Trecho da página.
----
Quinta, 25 Abril 2024

Nas últimas semanas acompanhei a discussão provocada pelos artigos da coluna Debate Sindical (‘Sindicatos se partidarizaram’, ‘Sindicatos perderam o referencial político e ideológico’ e ‘Sindicalista em Desespero’). Todos eles falam da mudança de rumo acontecida aos sindicatos após a década de 1990, com a perda dos referenciais orientadores das entidades e, principalmente, um afastamento da base. Nesta coluna, na semana passada, também toquei no assunto, ao buscar o resgate do sentido do 1º de maio. Além dos artigos, os debates produzidos apresentaram a necessidade de resgatar a identidade profissional e o descaso dos sindicatos com este processo. Mas, porque isto está acontecendo?

 

Muitos são os pesquisadores que se debruçaram sobre este problema, porém, um filósofo austríaco, preocupado com os rumos do capitalismo, soube nos dar algumas possibilidades por tal crise e, ainda, apontar caminhos. André Gorz (1923-2007), no livro Metamorfoses do Trabalho: Crítica da Razão Econômica (São Paulo, Annablume, 2003), aponta os efeitos que as mudanças no processo de trabalho geraram aos sentidos do trabalho.

 

Para ele, a característica mais importante do trabalho,

 

... aquele que ‘temos’, ‘procuramos’, ‘oferecemos’ – é ser uma atividade que se realiza na esfera pública, solicitada, definida e reconhecida útil por outros alem de nós e, a este título, remunerada. É pelo trabalho remunerado (mais particularmente, pelo trabalho assalariado) que pertencemos à esfera pública, adquirimos uma existência e uma identidade sociais (isto é, uma ‘profissão’), inserimos em uma rede de relações e intercâmbios, onde a outros somos equiparados e sobre os quais vemos conferidos certos direitos, em troca de certos deveres. (p. 21)

 

Porém, para Gorz, esta característica vai se esvaindo concomitantemente as mudanças do processo de trabalho. A passagem do fordismo/taylorismo para o toyotismo, da produção em massa e rotinizada para a produção em célula e altamente informatizada, ou seja, da ultra-especialização para a polivalência tecnológica, faz com que o trabalhador se torne híbrido, sem referências ao ofício. Tal elemento auxilia no processo de individualização e conseqüente desintegração da classe operária.

 

Com relação a identidade, esta passa a ser fragmentada. Isto, pois, ao adquirimos uma identidade social baseada no trabalho, mais especificamente na profissão, a idéia de  um mundo onde a nossa profissão é resultado de inúmeros ofícios fará com que construamos uma identidade fragmentada, pois somos compostos por um emaranhado de habilidades oriundas de diversas áreas. A idéia da identidade profissional se perde e dá lugar a outros tipos de identidades sociais, compostas pelas outras esferas que o indivíduo freqüenta. Ou seja, uma identidade decomposta em diversas identidades. Isto faz com que os indivíduos não vejam o trabalho como integrador ou apenas como o único fator integrador. E como resolvemos esta questão?
----
Conjunto de itens.
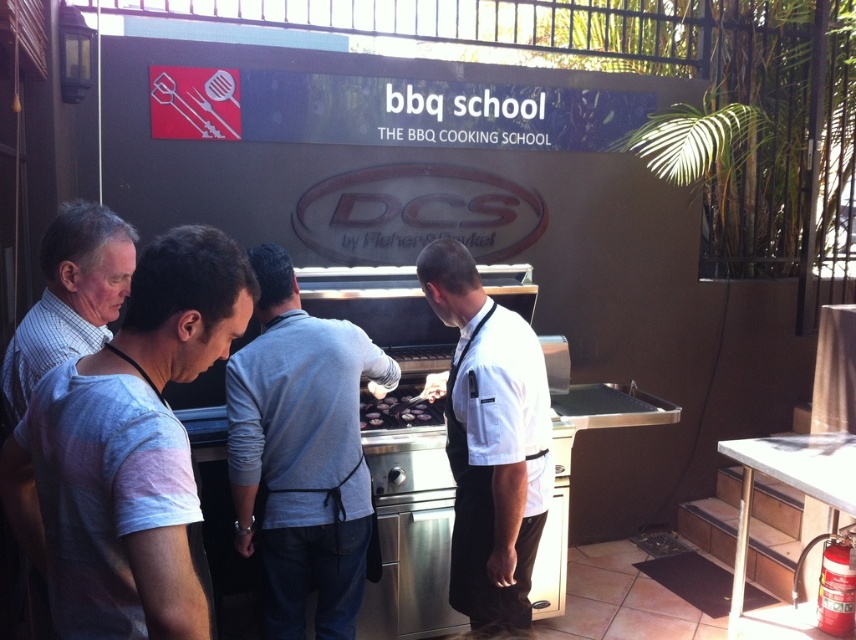
You are a photographer at The BBQ Cooking School and need to capture a clear shot of the black matte grill at center without the white checkered shirt at left blocking it. Given their sizes, which one should you move closer to the camera to achieve this?

The white checkered shirt at left is larger in size compared to the black matte grill at center. To prevent the shirt from blocking the grill, you should move the white checkered shirt at left closer to the camera so it appears smaller in the frame, allowing the black matte grill at center to be visible.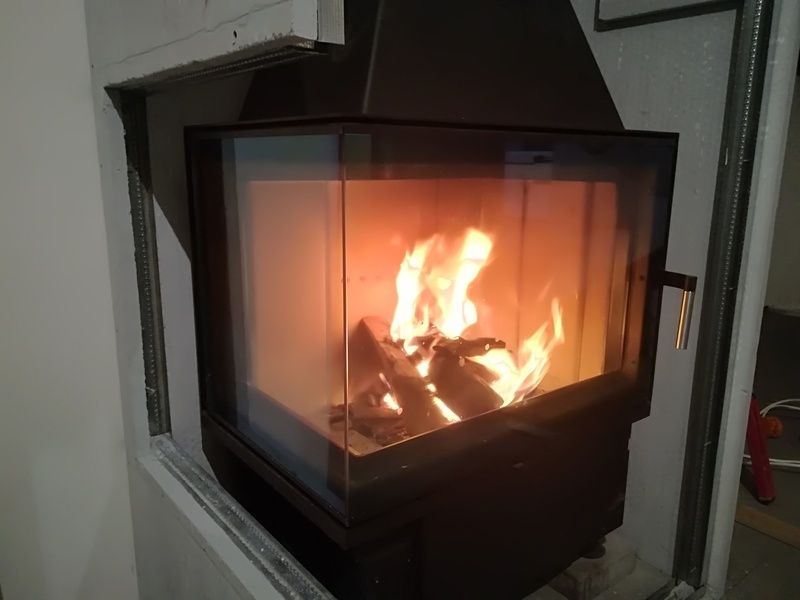
I want to click on wall, so click(x=37, y=314).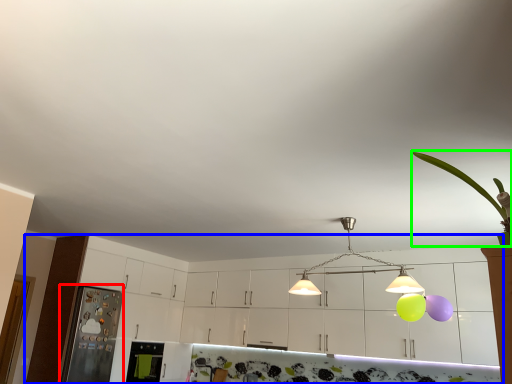
Question: Which is farther away from appliance (highlighted by a red box)? cabinetry (highlighted by a blue box) or plant (highlighted by a green box)?

Choices:
 (A) cabinetry
 (B) plant

Answer: (B)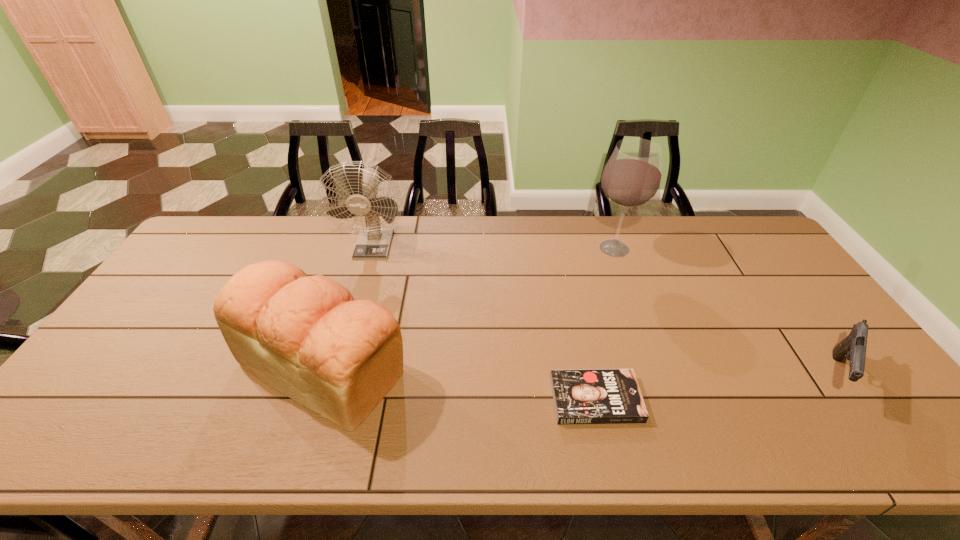
Identify the location of alcohol. (632, 177).

Find the location of a particular element. fan is located at coordinates click(x=373, y=242).

In order to click on the third shortest object in this screenshot , I will do `click(305, 336)`.

The width and height of the screenshot is (960, 540). In order to click on gun in this screenshot , I will do `click(853, 347)`.

At what (x,y) coordinates should I click in order to perform the action: click on the fourth tallest object. Please return your answer as a coordinate pair (x, y). Image resolution: width=960 pixels, height=540 pixels. Looking at the image, I should click on (853, 347).

Where is `book`? Image resolution: width=960 pixels, height=540 pixels. book is located at coordinates (582, 396).

What are the coordinates of `vacant space positioned on the front of the alcohol` in the screenshot? It's located at (656, 363).

Where is `blank area located on the air flow direction of the fan`? blank area located on the air flow direction of the fan is located at coordinates (347, 339).

You are a GUI agent. You are given a task and a screenshot of the screen. Output one action in this format:
    pyautogui.click(x=<x>, y=<y>)
    Task: Click on the free space located on the back of the third shortest object
    The image size is (960, 540).
    Given the screenshot: What is the action you would take?
    pyautogui.click(x=355, y=264)

Find the location of a particular element. vacant space located 0.110m at the muzzle of the fourth tallest object is located at coordinates (889, 452).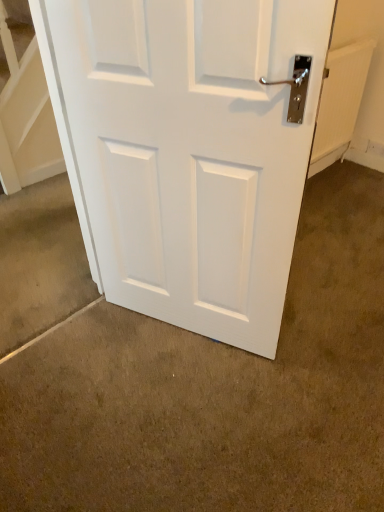
Question: From the image's perspective, is white matte door at center located above or below white matte door at center?

Choices:
 (A) above
 (B) below

Answer: (A)

Question: From their relative heights in the image, would you say white matte door at center is taller or shorter than white matte door at center?

Choices:
 (A) short
 (B) tall

Answer: (B)

Question: Does point (180, 203) appear closer or farther from the camera than point (49, 498)?

Choices:
 (A) farther
 (B) closer

Answer: (A)

Question: From the image's perspective, relative to white matte door at center, is white matte door at center above or below?

Choices:
 (A) below
 (B) above

Answer: (A)

Question: Would you say white matte door at center is inside or outside white matte door at center?

Choices:
 (A) inside
 (B) outside

Answer: (B)

Question: Considering the positions of point (84, 464) and point (117, 239), is point (84, 464) closer or farther from the camera than point (117, 239)?

Choices:
 (A) farther
 (B) closer

Answer: (B)

Question: From a real-world perspective, relative to white matte door at center, is white matte door at center vertically above or below?

Choices:
 (A) below
 (B) above

Answer: (A)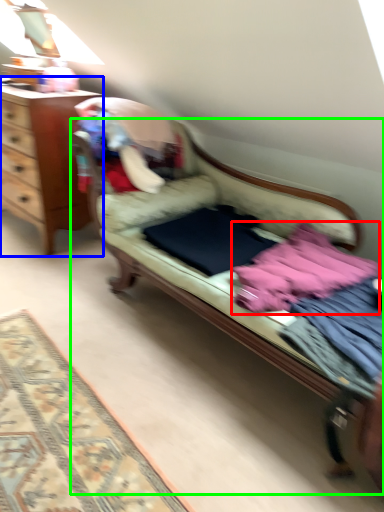
Question: Which is farther away from baby clothe (highlighted by a red box)? desk (highlighted by a blue box) or studio couch (highlighted by a green box)?

Choices:
 (A) desk
 (B) studio couch

Answer: (A)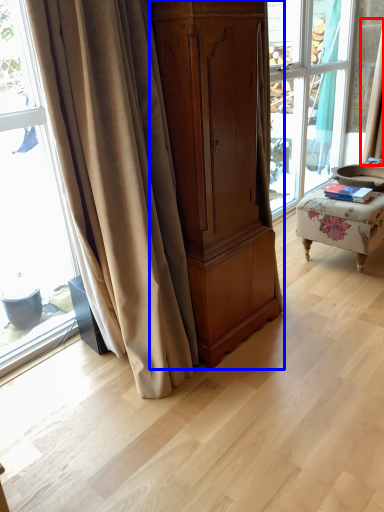
Question: Which of the following is the farthest to the observer, curtain (highlighted by a red box) or cabinetry (highlighted by a blue box)?

Choices:
 (A) curtain
 (B) cabinetry

Answer: (A)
----
Tarefas a realizar.
1. De acordo com o trecho da página, em que livro André Gorz aponta os efeitos que as mudanças no processo de trabalho geraram aos sentidos do trabalho?
2. Verifique se cada afirmação abaixo está de acordo com o trecho da página. Responda sim ou não e cite as palavras do texto que decidem a questão.
(a) André Gorz é apresentado como um filósofo austríaco.
(b) Segundo Gorz, a passagem do fordismo/taylorismo para o toyotismo torna o trabalhador mais especializado em seu ofício.
(c) Um dos artigos da coluna Debate Sindical tinha o título ‘Sindicalista em Desespero’.
3. Transcreva fielmente a parte do trecho da página que começa em "Nas últimas semanas" e termina em "isto está acontecendo?".

Respostas do exercício.
1. Em Metamorfoses do Trabalho: Crítica da Razão Econômica (São Paulo, Annablume, 2003).

2.
(a) Sim: "um filósofo austríaco, preocupado com os rumos do capitalismo".
(b) Não: "faz com que o trabalhador se torne híbrido, sem referências ao ofício".
(c) Sim: "e ‘Sindicalista em Desespero’".

3.
Nas últimas semanas acompanhei a discussão provocada pelos artigos da coluna Debate Sindical (‘Sindicatos se partidarizaram’, ‘Sindicatos perderam o referencial político e ideológico’ e ‘Sindicalista em Desespero’). Todos eles falam da mudança de rumo acontecida aos sindicatos após a década de 1990, com a perda dos referenciais orientadores das entidades e, principalmente, um afastamento da base. Nesta coluna, na semana passada, também toquei no assunto, ao buscar o resgate do sentido do 1º de maio. Além dos artigos, os debates produzidos apresentaram a necessidade de resgatar a identidade profissional e o descaso dos sindicatos com este processo. Mas, porque isto está acontecendo?